Hey guys,
I feel like a thing is off with the structure of the treasury. I tried to read everything I can, but feel like still doesn’t quit understand it.
The main idea of the treasury is “it can be used to pay for various operational expenses, including developer compensation and community grants.”
From my interpretation because of this it should contain 500,000$ of risk free assets, maybe a portfolio of stable coins or YCURVE, but as I’ve seen from the contract it has
- 320k$ worth of weth
- 310k$ worth of yfi
- 130k$ worth of usdc
- 97k$ worth of usdt
- 3k$ worth of dai
which for me is sorta not balanced.
Please argue with me!
It would minimize systemic risk, if there would be a balanced portfolio of 500k of stablecoins, minimally in the treasury for expenses.
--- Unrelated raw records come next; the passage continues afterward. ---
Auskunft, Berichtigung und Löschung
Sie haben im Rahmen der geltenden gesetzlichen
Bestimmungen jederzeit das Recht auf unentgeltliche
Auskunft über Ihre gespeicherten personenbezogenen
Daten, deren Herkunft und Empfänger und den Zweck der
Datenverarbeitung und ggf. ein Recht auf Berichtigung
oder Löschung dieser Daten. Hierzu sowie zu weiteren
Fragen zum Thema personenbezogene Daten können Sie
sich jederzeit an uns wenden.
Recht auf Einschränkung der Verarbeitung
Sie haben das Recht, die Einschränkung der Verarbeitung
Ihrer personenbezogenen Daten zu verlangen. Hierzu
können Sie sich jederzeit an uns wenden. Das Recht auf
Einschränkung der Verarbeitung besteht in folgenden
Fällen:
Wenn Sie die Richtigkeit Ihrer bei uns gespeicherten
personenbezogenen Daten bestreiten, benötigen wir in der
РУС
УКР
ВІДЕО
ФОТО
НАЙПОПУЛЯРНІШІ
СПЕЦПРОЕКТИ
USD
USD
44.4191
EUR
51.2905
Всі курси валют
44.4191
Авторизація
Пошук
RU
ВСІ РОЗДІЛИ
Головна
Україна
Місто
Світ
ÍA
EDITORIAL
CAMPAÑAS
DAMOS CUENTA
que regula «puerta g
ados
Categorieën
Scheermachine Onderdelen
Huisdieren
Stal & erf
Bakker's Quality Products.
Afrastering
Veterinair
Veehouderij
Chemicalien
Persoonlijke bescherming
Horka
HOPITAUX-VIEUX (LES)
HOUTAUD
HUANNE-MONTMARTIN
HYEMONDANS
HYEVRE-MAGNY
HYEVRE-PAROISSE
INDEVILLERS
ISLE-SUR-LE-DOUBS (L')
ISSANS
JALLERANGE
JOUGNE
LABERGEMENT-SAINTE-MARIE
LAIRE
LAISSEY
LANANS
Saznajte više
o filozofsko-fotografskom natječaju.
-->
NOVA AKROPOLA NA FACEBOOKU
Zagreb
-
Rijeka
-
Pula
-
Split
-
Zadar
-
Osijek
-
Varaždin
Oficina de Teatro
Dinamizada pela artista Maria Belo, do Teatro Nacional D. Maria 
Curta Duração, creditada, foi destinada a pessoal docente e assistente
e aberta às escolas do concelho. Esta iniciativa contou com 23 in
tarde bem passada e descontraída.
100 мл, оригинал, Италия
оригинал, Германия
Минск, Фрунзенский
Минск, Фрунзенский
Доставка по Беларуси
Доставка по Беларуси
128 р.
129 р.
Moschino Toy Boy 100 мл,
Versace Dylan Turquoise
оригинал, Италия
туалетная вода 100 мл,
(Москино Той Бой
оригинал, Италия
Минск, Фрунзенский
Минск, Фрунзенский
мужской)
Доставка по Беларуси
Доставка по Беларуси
Also for unforeseen events, it would be wise to not distribute all the fees that goes through the treasury, but like 50%-75%-90% percent of it and reinvest the rest in an optimal portfolio of yearn ecosystem members, and or tokens, communities that are trusted by the devs, and the community. For example, sushi, wbtc, weth etc
For example:
100$ yield is generated
5$ is fee, out of which 0.5$ goes to the strategy creator.
4.5$ goes to the treasury
(if the treasury keeps 10%)
4.05$ goes to governance staking as dividend.
0.45$ goes to an optimal portfolio of tokens that are trusted by the community and or yearn collaborators.
Things I’ve read:
Treasury contract:
5% fee on additional yield
- For community-made strategies, like the new yETH vault, currently 10% of this fee goes to the strategy creator. The other 90% goes to the treasury and is then distributed to governance.
From: https://docs.yearn.finance/faq
Profits are sent to the Governance contract after the Treasury Vault has accrued a $500,000 reserve; this reserve is used to pay for various operational expenses, including developer compensation and community grants.